Hablando de eso, ¿qué opinas de la nueva gama TR de Roland?

“Esta es una de las cosas que sí que he tenido oportunidad de probar, de ver cómo suena, concretamente la TR-8, es como muy versátil a la hora de hacer directos, pero pierde mucha calidez, suena muy digital, en comparación con la original. Es más versátil en cuestiones de efectos, puedes como retorcerlo todo más, pero en cuanto a sonido me quedo con la antigua. No me atrae mucho”.

El trabajo artístico y dibujos de la portada son impactantes y curiosos, un trabajo muy detallado y elaborado de un busto femenino, la anatomía de la mano, la configuración de un cráneo con y sin musculatura y unos ojos. ¿Por qué justo estas imágenes? Recuerda un poco a esos bocetos renacentistas de partes del cuerpo…

“Cuando hablamos con la chica que se encarga de los artworks y le pedimos que se encargase del disco, lo primero que hago es pasarle el concepto y el título del álbum, las canciones también. Y ella, cuando nos sugiere estas imágenes la verdad es que nos pareció que funcionaba muy bien con todo. Tiene esa onda de libros antiguos de anatomía, creo que además de funcionar bien crea contraste porque la imagen es como de algo muy antiguo y la música es muy actual, moderna. Hicimos pocos cambios, fue un trabajo estupendo”.

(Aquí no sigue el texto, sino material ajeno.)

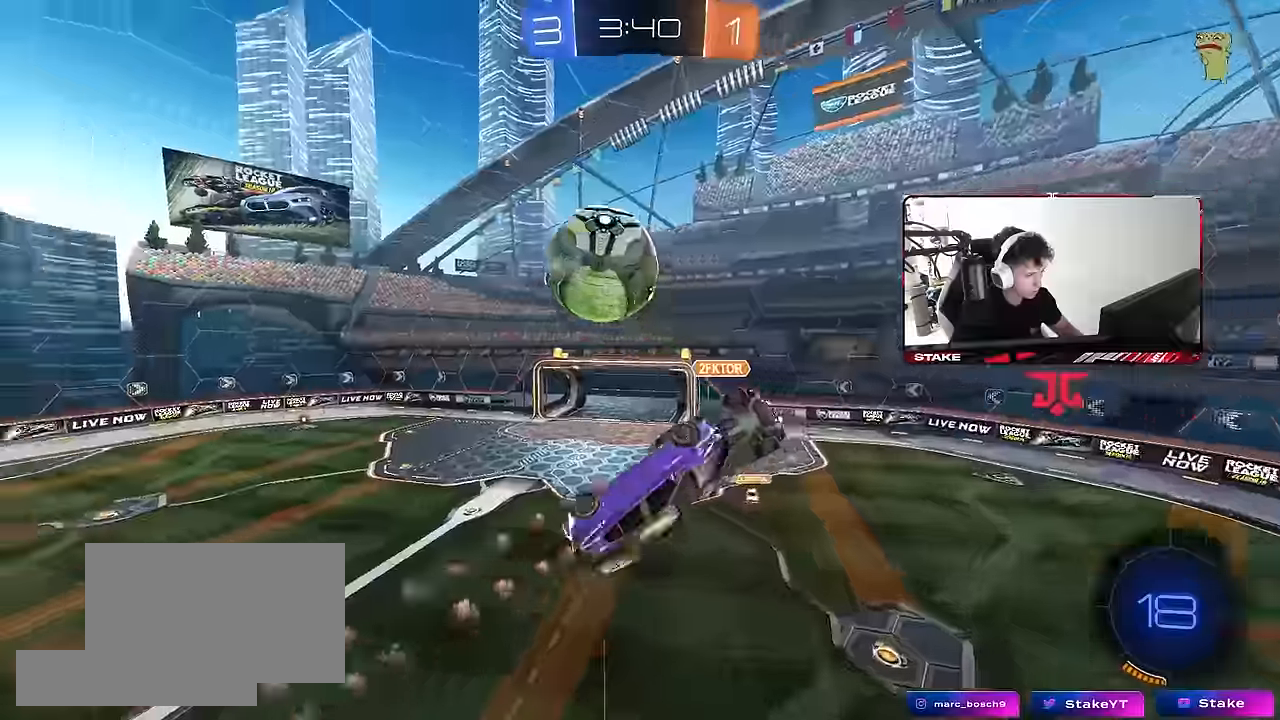
{"keys": ["w"], "mouse": [], "mouse_move": "still", "events": [[50, "a", "down"], [50, "d", "up"], [183, "a", "up"], [183, "q", "up"], [283, "w", "down"], [333, "a", "down"], [466, "a", "up"]]}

Cuando tú empezaste, hace más de 20 años, era impensable para muchos producir las primeras pinceladas de un track, o incluso la pista en su totalidad, desde un portátil, mientras se está en un aeropuerto… ¿Cómo valorarías que el proceso se haya vuelto más sencillo y asequible?

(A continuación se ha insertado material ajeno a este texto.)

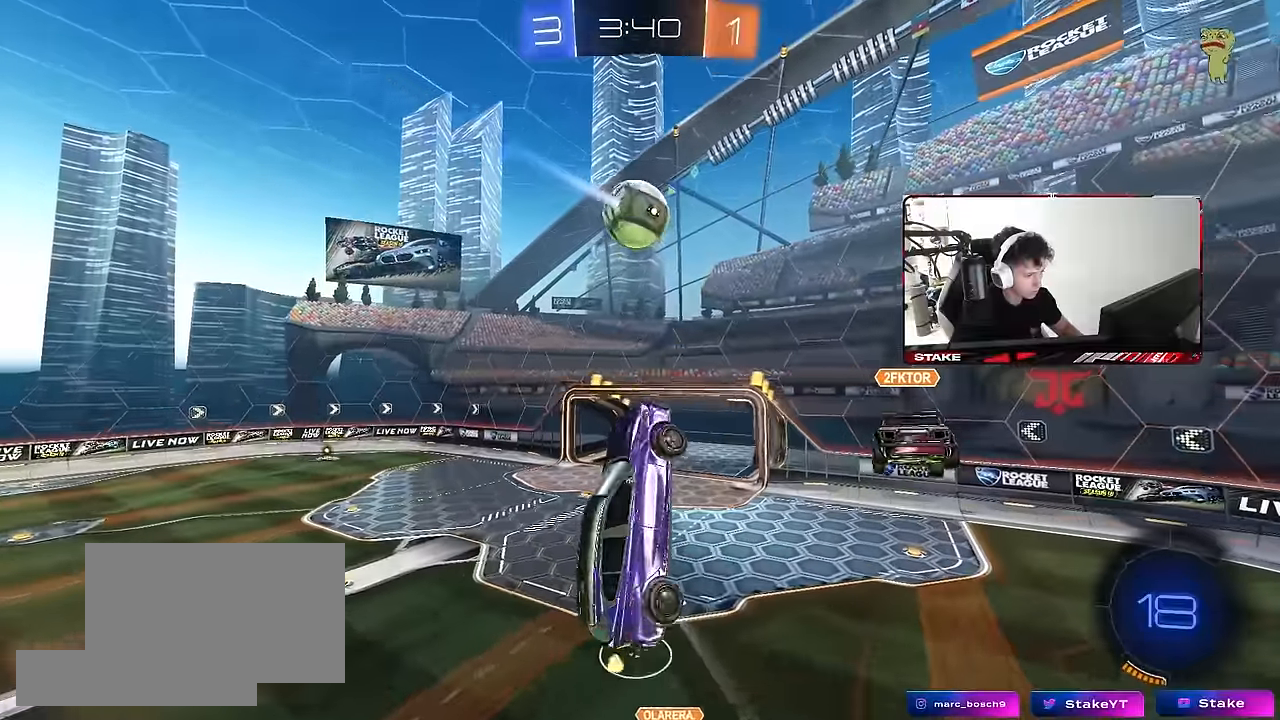
{"keys": [], "mouse": [], "mouse_move": "still", "events": [[16, "d", "down"], [66, "shift", "down"], [116, "w", "up"], [150, "shift", "up"], [383, "d", "up"]]}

“Bueno, cuidado eh, porque lo que puedes hacer es desarrollar las primeras ideas, yo mi manera de hacerlo ha sido crearme bancos de sonidos que iba a utilizar para el álbum. Con lo que me refiero a primeras ideas, quizá, son los primeros loops, o los primeros elementos que quiero. El desarrollar esos tracks, y estirarlos de alguna manera, dándoles una estructura, es algo que he hecho en mi estudio. Y aparte de esto, que es algo que no había hecho antes, he ido más allá en el tema de la mezcla final y lo que he hecho ha sido desmontar el disco pista por pista y me lo llevé a un estudio de Madrid, lo mezclé allí, porque es más grande, tiene una mesa más grande, con unos analógicos muy buenos… Esto es algo que no es ninguna novedad, que en el rock y el pop se lleva haciendo toda la vida, pero que en mi caso y en la electrónica, al menos en este país, o al menos dentro del techno, no estamos muy acostumbrados y sí que es una de las cosas que quería hacer, avanzar un poco en el aspecto técnico. No buscaba sonar súper alto de volumen, que es lo que se tiene a buscar cuando empiezas a sacar discos, pero sí buscar un sonido más dinámico, con más profundidad, es un poco lo que buscaba con esto. La verdad que a nivel técnico, haberlo mezclado de esta manera me ha aportado mucho en cuanto a aprendizaje”.

Crees que la calidad de la música en general ha bajado por ese reclamo de que todos los días tiene que haber algo nuevo… ¿o eso se reduce a una serie de estilos?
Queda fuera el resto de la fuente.